Putting your house in order at the kerbside

Householders are often left bewildered by kerbside schemes. Jason Mohr pinpoints the inefficiencies of domestic recycling and suggests ways to improve it


Recent research has highlighted that mass confusion is causing millions of British householders to regularly breach kerbside recycling guidelines. With almost two-thirds admitting to making mistakes when recycling their packaging, a third unclear about what packaging they can recycle, and a large number unsure about what can and can’t be collected, it seems consumers are not getting the education and services they require to make it a success.

In order to effectively encourage people to change, the solution needs to be logical, accessible and hassle-free. It’s easy to see why consumers aren’t engaging with recycling messages and practices. As it stands, local authority recycling schemes are complicated – they have too many different boxes, too many rules and place too much reliance on the consumer. Put simply, they are turning householders off.

This needs to change, and fast. But it can only be achieved through greater consistency and education. The first step has to be a standardisation of recycling across the country, including the use of uniform colours on collection boxes to depict certain types of waste, as well as generic approaches to the collection process.

This would reduce confusion and create a level platform for a national education programme. Standardisation would also allow for accurate benchmarking of recycling levels across the country.

The recycling process needs to be made more consumer friendly. For example, kerbside boxes are often too small to hold all the waste. This creates unnecessary mess for householders, which deters them from recycling. To overcome this problem, local authorities should consider extending the use of wheelie bins, so households could have one bin for co-mingled recyclables, one for food waste, and one for residual waste.

Inconsistency around collections is also driving apathy. In many areas across the UK, collections are unreliable and householders are regularly being forced to live with their waste for longer than necessary. This creates a headache for residents, particularly those who struggle with storage space. One solution would be a system of co-mingling in urban areas.

Facilitated by local authorities, residents could be provided with larger, communal wheelie bins, rather than each property having their own. As well as creating an inclusive mentality between residents, such a scheme would also drive neighbourhood participation, with everyone working together for the common good.

Better organisation of collection routes, coupled with co-mingling, would also reduce the large carbon footprint that running separate collections for household waste and recyclables brings. The current multi-collection service, as well as the use of hard-to-recycle plastic collection bags used by some local authorities, sends a contradictory message to people and surely defeats the purpose.

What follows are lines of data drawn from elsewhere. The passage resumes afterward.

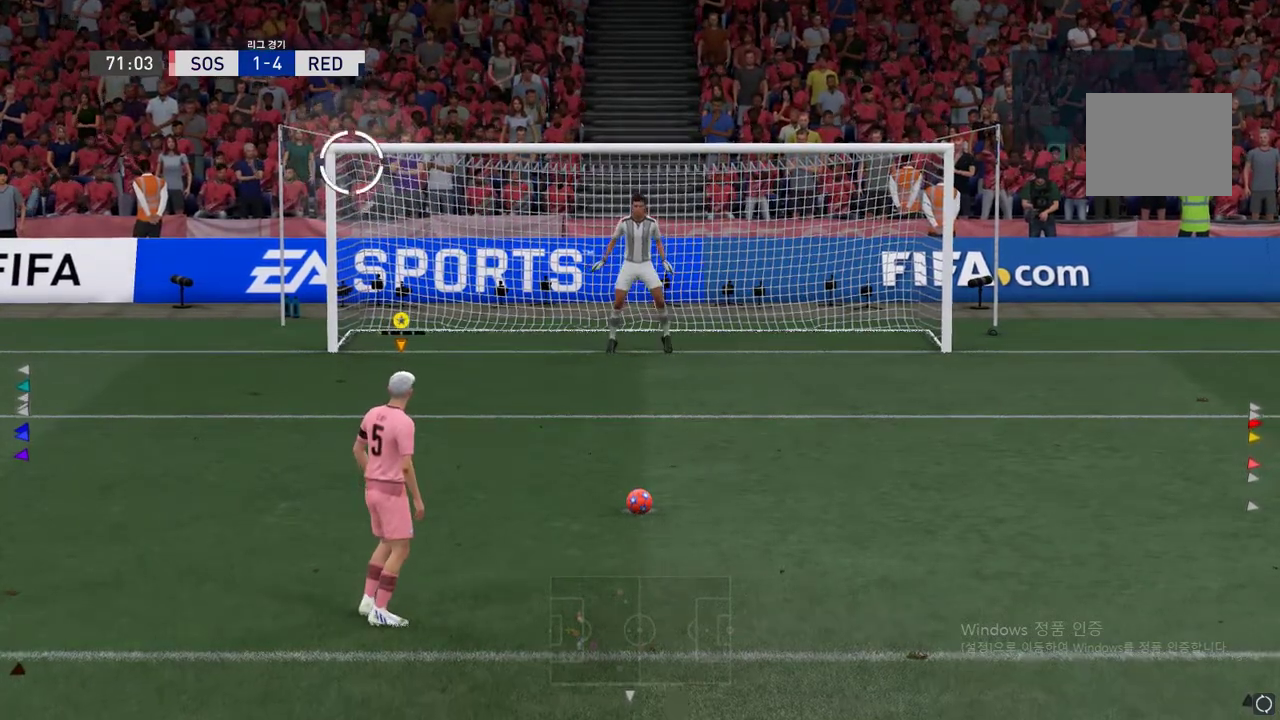
{"buttons": [], "left_stick": "up-left", "right_stick": "center", "events": []}
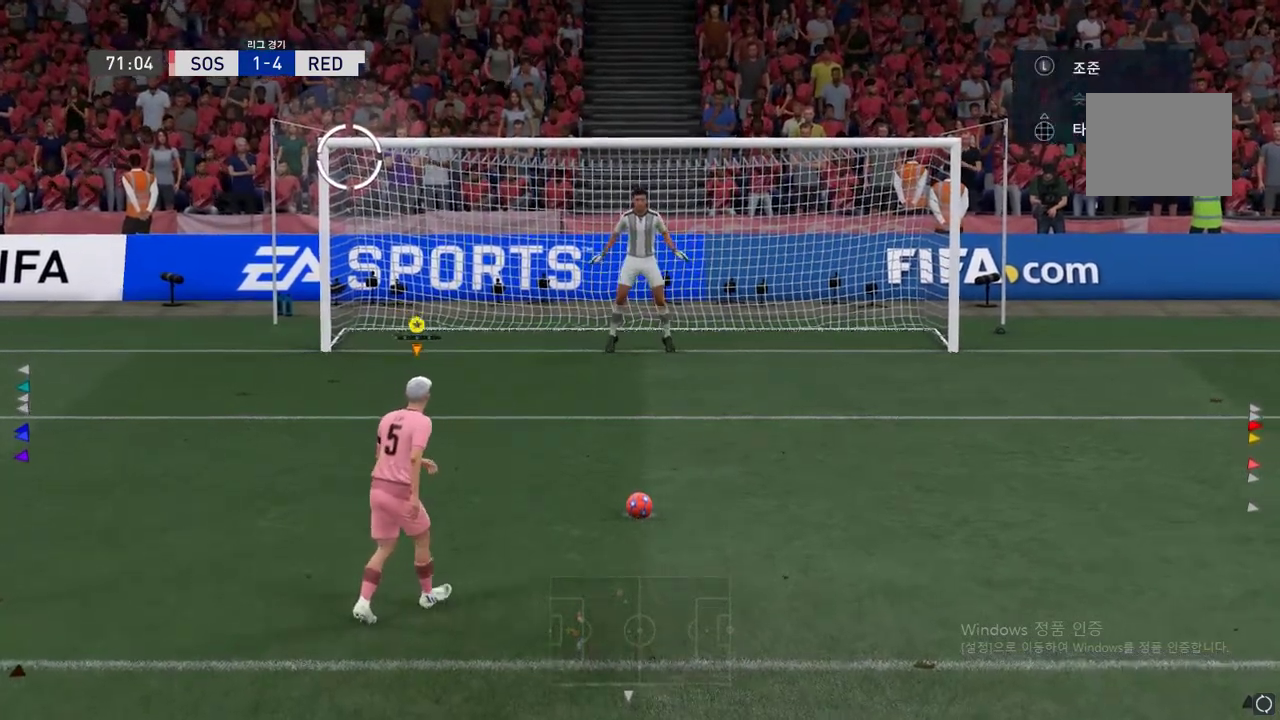
{"buttons": [], "left_stick": "up-left", "right_stick": "center", "events": []}
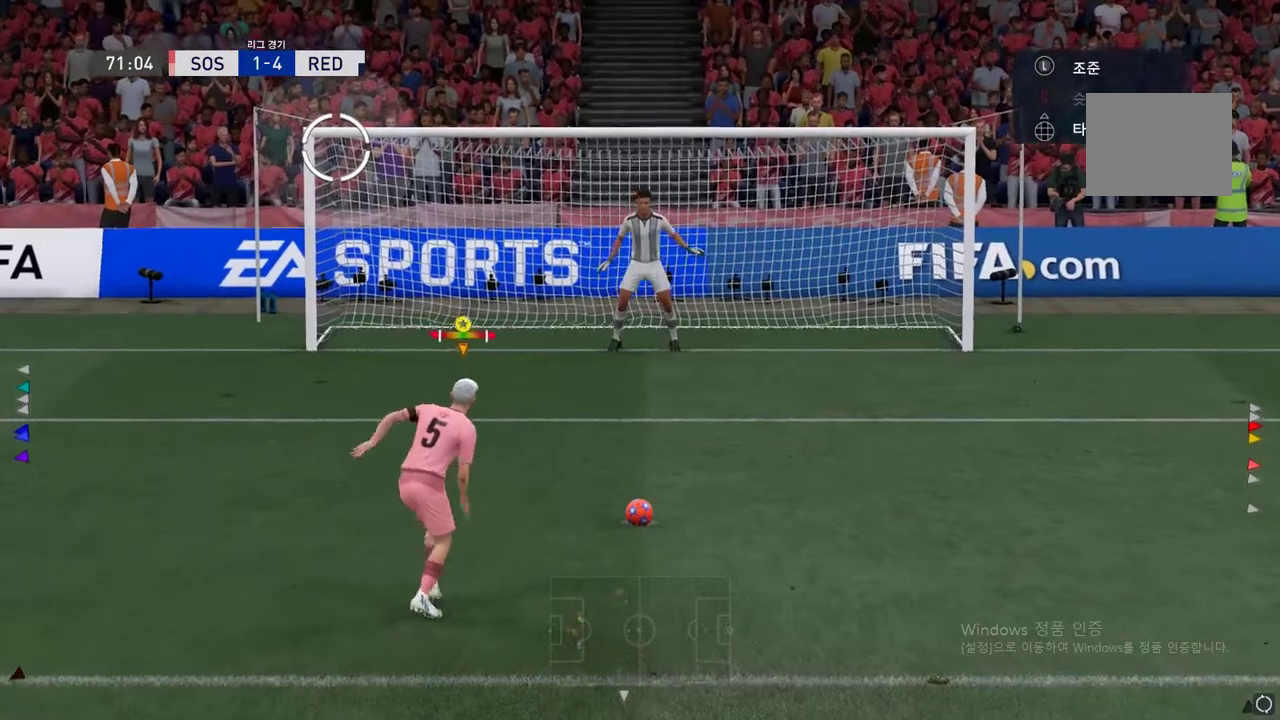
{"buttons": [], "left_stick": "up-left", "right_stick": "center", "events": []}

When it comes to educating householders, recycling needs to be instilled in the public as a normal way of life, as it is in other European countries. We need to harness the positive pester power of children at a young age, using them to educate and push their parents to recycle.

Let’s move away from leaflets that ultimately end up in the bin, and take simple steps such as fixing laminates to the lids of collection bins – constant reminders at the point of recycling. Finally, publicising recycling results at a district level would be a great way to create healthy competition between areas and make recycling something to be proud of.

While it’s important to educate the consumer, if recycling facilities are not up to scratch, then it’s a wasted effort. At present, recycling facilities are sending, on average, 9% of collected recyclables to landfill. This is unacceptable, and local authorities need to improve the auditing process that measures the efficiencies of the recycling facilities they use.

Service level agreements need to be reviewed and rebate clauses should be added, triggered if a certain percentage of waste sent to landfill exceeds a specified maximum. Again, if the process was standardised nationally, then key performance indicators could be agreed by all local authorities to measure performance against.

It’s not just packaging waste that consumers are confused about. One area they know very little about is WEEE, a problem confounded by local authorities offering little in the way of kerbside collections for waste electrical items. Not everyone can take such waste to their local tip, so many people are continuing to put it in their wheelie bins.

Councils should look to outsource this side of domestic waste collection to companies such as ourselves. We take the hassle factor away, as we turn up when we say we do, collect items from anywhere on the premises and guarantee that waste is responsibly disposed of.

Local authorities need to re-evaluate the way that collection schemes work, both locally and nationally. Consistency is the key – whether we are talking about the same rules and benchmarks deployed across the country, the messages that educate, the recycling rules or the service. Oh, and if councils could ensure that bin men put the lid back on the bins, that would be a bonus.